+++ EXTRACTED RECORDS

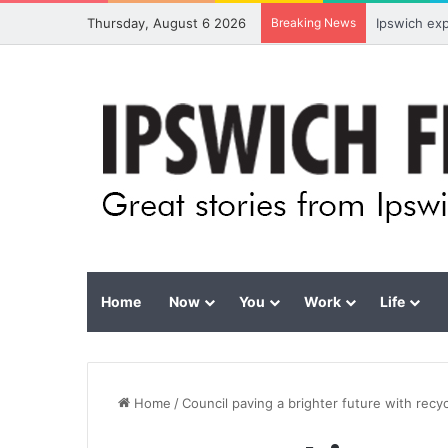
Thursday, August 6 2026
Breaking News
Ipswich ex
Home
Now
You
Work
Life
Home
/
Council paving a brighter future with recy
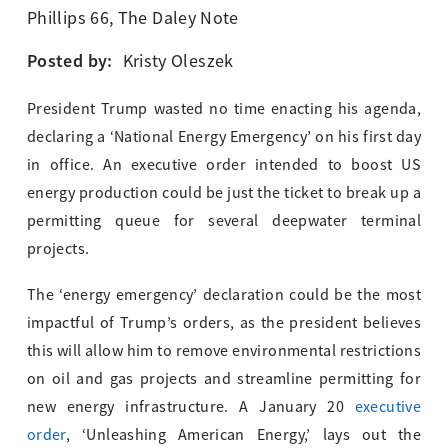
Phillips 66
,
The Daley Note
Posted by:
Kristy Oleszek
President Trump wasted no time enacting his agenda,
declaring a ‘National Energy Emergency’ on his first day
in office. An executive order intended to boost US
energy production could be just the ticket to break up a
permitting queue for several deepwater terminal
projects.
The ‘energy emergency’ declaration could be the most
impactful of Trump’s orders, as the president believes
this will allow him to remove environmental restrictions
on oil and gas projects and streamline permitting for
new energy infrastructure. A January 20
executive
order
, ‘Unleashing American Energy,’ lays out the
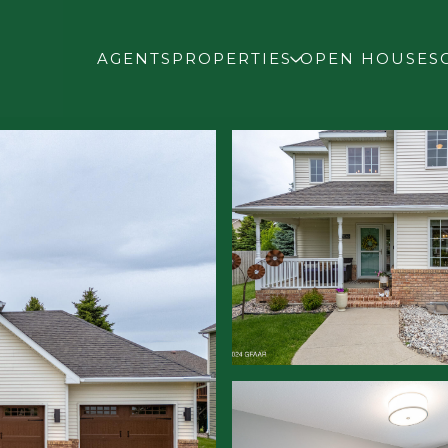
AGENTS
PROPERTIES
OPEN HOUSES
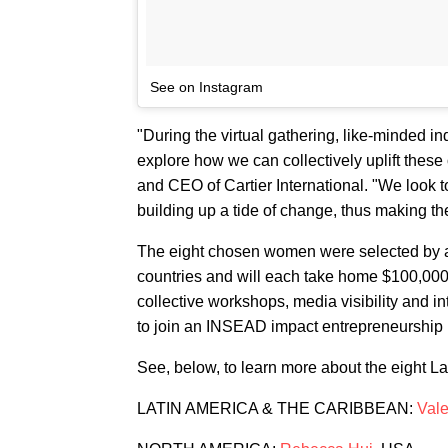
See on Instagram
"During the virtual gathering, like-minded i
explore how we can collectively uplift thes
and CEO of Cartier International. "We look t
building up a tide of change, thus making th
The eight chosen women were selected by a
countries and will each take home $100,000 i
collective workshops, media visibility and in
to join an INSEAD impact entrepreneurship
See, below, to learn more about the eight L
LATIN AMERICA & THE CARIBBEAN:
Val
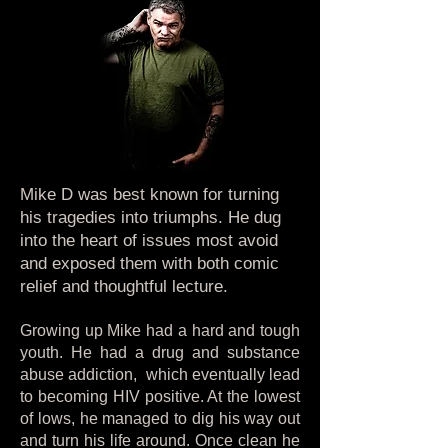
Mike D was best known for turning
his tragedies into triumphs. He dug
into the heart of issues most avoid
and exposed them with both comic
relief and thoughtful lecture.
Growing up Mike had a hard and tough
youth. He had a drug and substance
abuse addiction, which eventually lead
to becoming HIV positive. At the lowest
of lows, he managed to dig his way out
and turn his life around. Once clean he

++++++

## AIM OF THE EXERCISE
Every entry above needs to be printed again exactly, with its pictures left out.

## THE COMPLETED TASK
Thursday, August 6 2026
Breaking News
Ipswich ex
Home
Now
You
Work
Life
Home
/
Council paving a brighter future with recy
Phillips 66
,
The Daley Note
Posted by:
Kristy Oleszek
President Trump wasted no time enacting his agenda,
declaring a ‘National Energy Emergency’ on his first day
in office. An executive order intended to boost US
energy production could be just the ticket to break up a
permitting queue for several deepwater terminal
projects.
The ‘energy emergency’ declaration could be the most
impactful of Trump’s orders, as the president believes
this will allow him to remove environmental restrictions
on oil and gas projects and streamline permitting for
new energy infrastructure. A January 20
executive
order
, ‘Unleashing American Energy,’ lays out the
AGENTS
PROPERTIES
OPEN HOUSES
See on Instagram
"During the virtual gathering, like-minded i
explore how we can collectively uplift thes
and CEO of Cartier International. "We look t
building up a tide of change, thus making th
The eight chosen women were selected by a
countries and will each take home $100,000 i
collective workshops, media visibility and in
to join an INSEAD impact entrepreneurship
See, below, to learn more about the eight L
LATIN AMERICA & THE CARIBBEAN:
Val
Mike D was best known for turning
his tragedies into triumphs. He dug
into the heart of issues most avoid
and exposed them with both comic
relief and thoughtful lecture.
Growing up Mike had a hard and tough
youth. He had a drug and substance
abuse addiction, which eventually lead
to becoming HIV positive. At the lowest
of lows, he managed to dig his way out
and turn his life around. Once clean he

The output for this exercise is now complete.